Lines with the string "bounding" are to be identified in the listing and copied.

Data shown:

────────

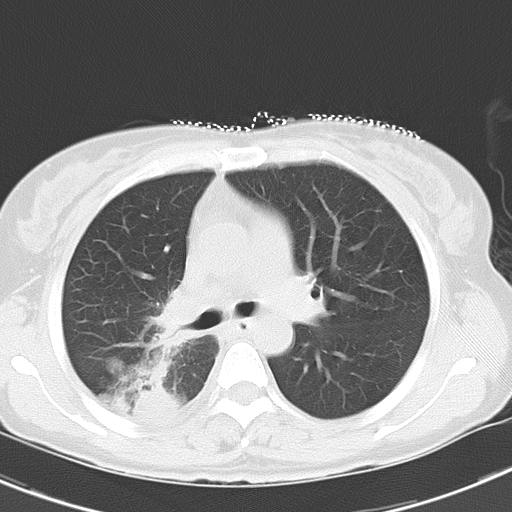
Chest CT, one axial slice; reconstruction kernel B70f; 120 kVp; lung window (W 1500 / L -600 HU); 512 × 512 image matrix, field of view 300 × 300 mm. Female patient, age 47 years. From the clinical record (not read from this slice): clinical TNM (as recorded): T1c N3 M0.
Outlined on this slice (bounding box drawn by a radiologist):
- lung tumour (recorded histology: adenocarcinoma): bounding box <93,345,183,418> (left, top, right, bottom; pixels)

────────

Worked solution:
Outlined on this slice (bounding box drawn by a radiologist):
- lung tumour (recorded histology: adenocarcinoma): bounding box <93,345,183,418> (left, top, right, bottom; pixels)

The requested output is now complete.